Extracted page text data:
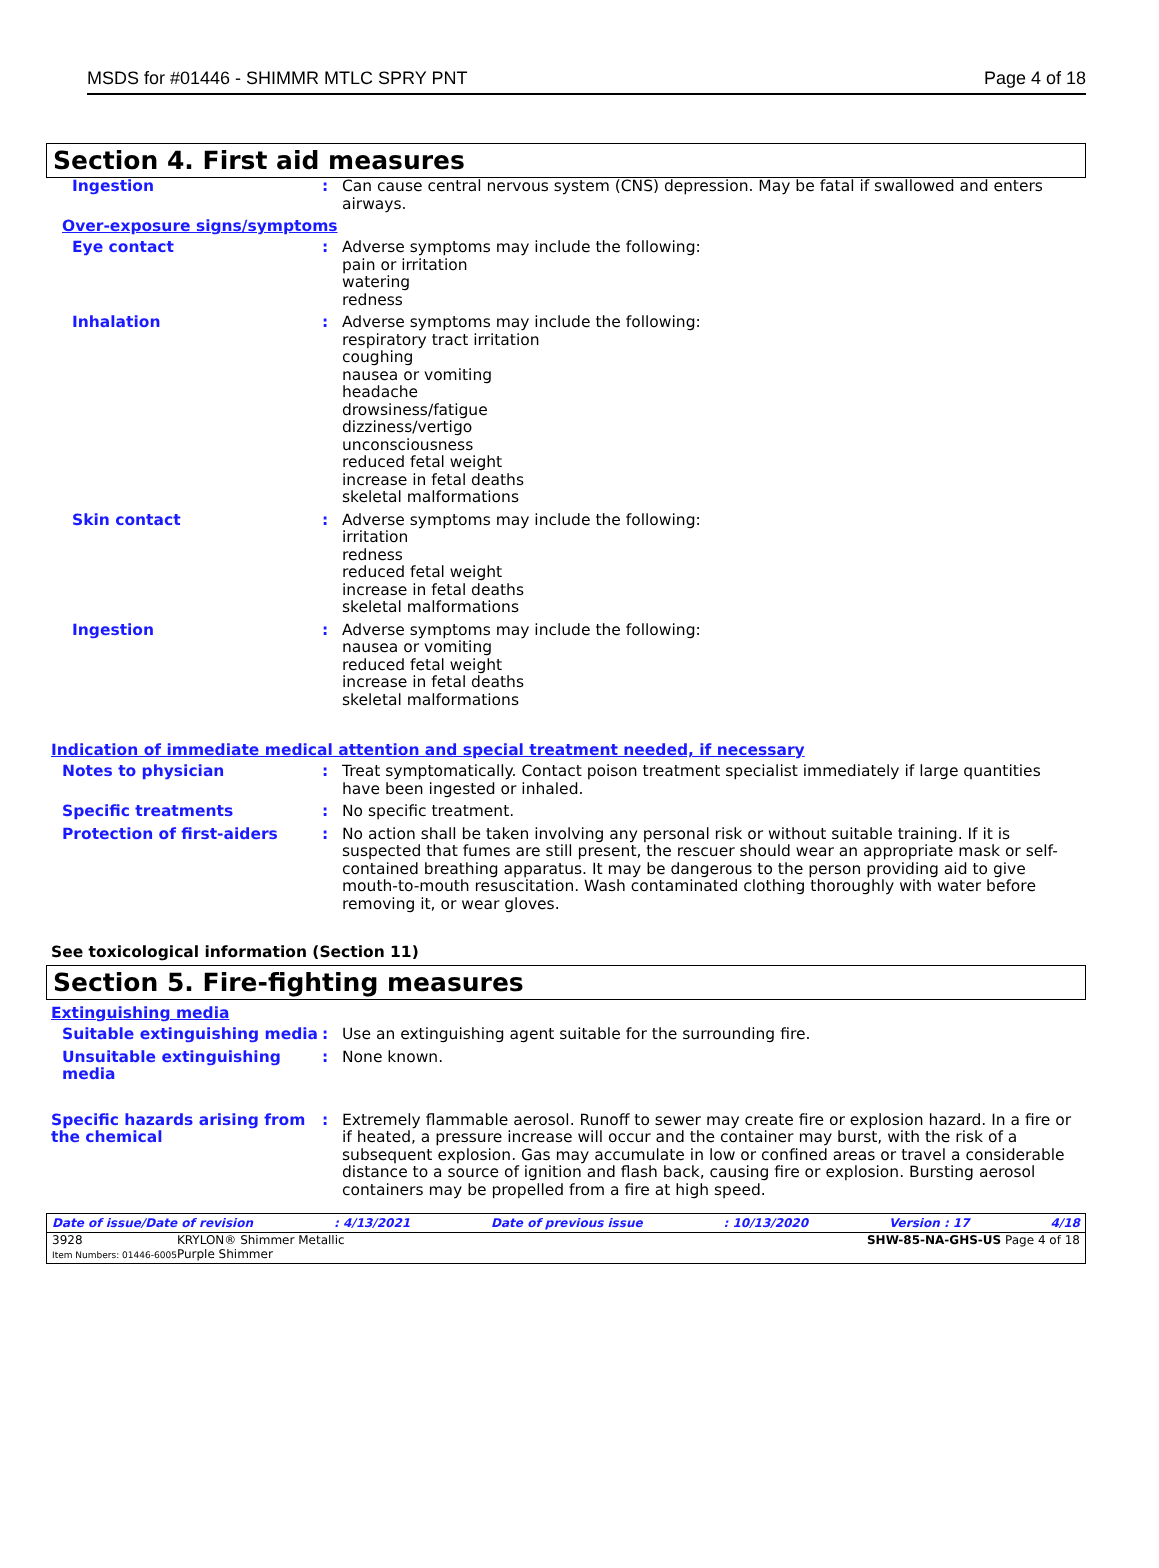MSDS for #01446 - SHIMMR MTLC SPRY PNT Page 4 of 18
Section 4. First aid measures
Ingestion : Can cause central nervous system (CNS) depression. May be fatal if swallowed and enters airways.
Over-exposure signs/symptoms
Eye contact : Adverse symptoms may include the following:
pain or irritation
watering
redness
Inhalation : Adverse symptoms may include the following:
respiratory tract irritation
coughing
nausea or vomiting
headache
drowsiness/fatigue
dizziness/vertigo
unconsciousness
reduced fetal weight
increase in fetal deaths
skeletal malformations
Skin contact : Adverse symptoms may include the following:
irritation
redness
reduced fetal weight
increase in fetal deaths
skeletal malformations
Ingestion : Adverse symptoms may include the following:
nausea or vomiting
reduced fetal weight
increase in fetal deaths
skeletal malformations
Indication of immediate medical attention and special treatment needed, if necessary
Notes to physician : Treat symptomatically. Contact poison treatment specialist immediately if large quantities have been ingested or inhaled.
Specific treatments : No specific treatment.
Protection of first-aiders : No action shall be taken involving any personal risk or without suitable training. If it is suspected that fumes are still present, the rescuer should wear an appropriate mask or self-contained breathing apparatus. It may be dangerous to the person providing aid to give mouth-to-mouth resuscitation. Wash contaminated clothing thoroughly with water before removing it, or wear gloves.
See toxicological information (Section 11)
Section 5. Fire-fighting measures
Extinguishing media
Suitable extinguishing media
: Use an extinguishing agent suitable for the surrounding fire.
Unsuitable extinguishing media
: None known.
Specific hazards arising from the chemical
: Extremely flammable aerosol. Runoff to sewer may create fire or explosion hazard. In a fire or if heated, a pressure increase will occur and the container may burst, with the risk of a subsequent explosion. Gas may accumulate in low or confined areas or travel a considerable distance to a source of ignition and flash back, causing fire or explosion. Bursting aerosol containers may be propelled from a fire at high speed.
Date of issue/Date of revision: 4/13/2021 Date of previous issue: 10/13/2020 Version : 17 4/18
3928
Item Numbers: 01446-6005 KRYLON® Shimmer Metallic
Purple Shimmer SHW-85-NA-GHS-US Page 4 of 18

* Directions: Reprint exactly the lines above that start at the one with "Unsuitable extinguishing media" and end at the one with "Specific hazards arising from the chemical", keeping both and adding none.

* Your response:
Unsuitable extinguishing media
: None known.
Specific hazards arising from the chemical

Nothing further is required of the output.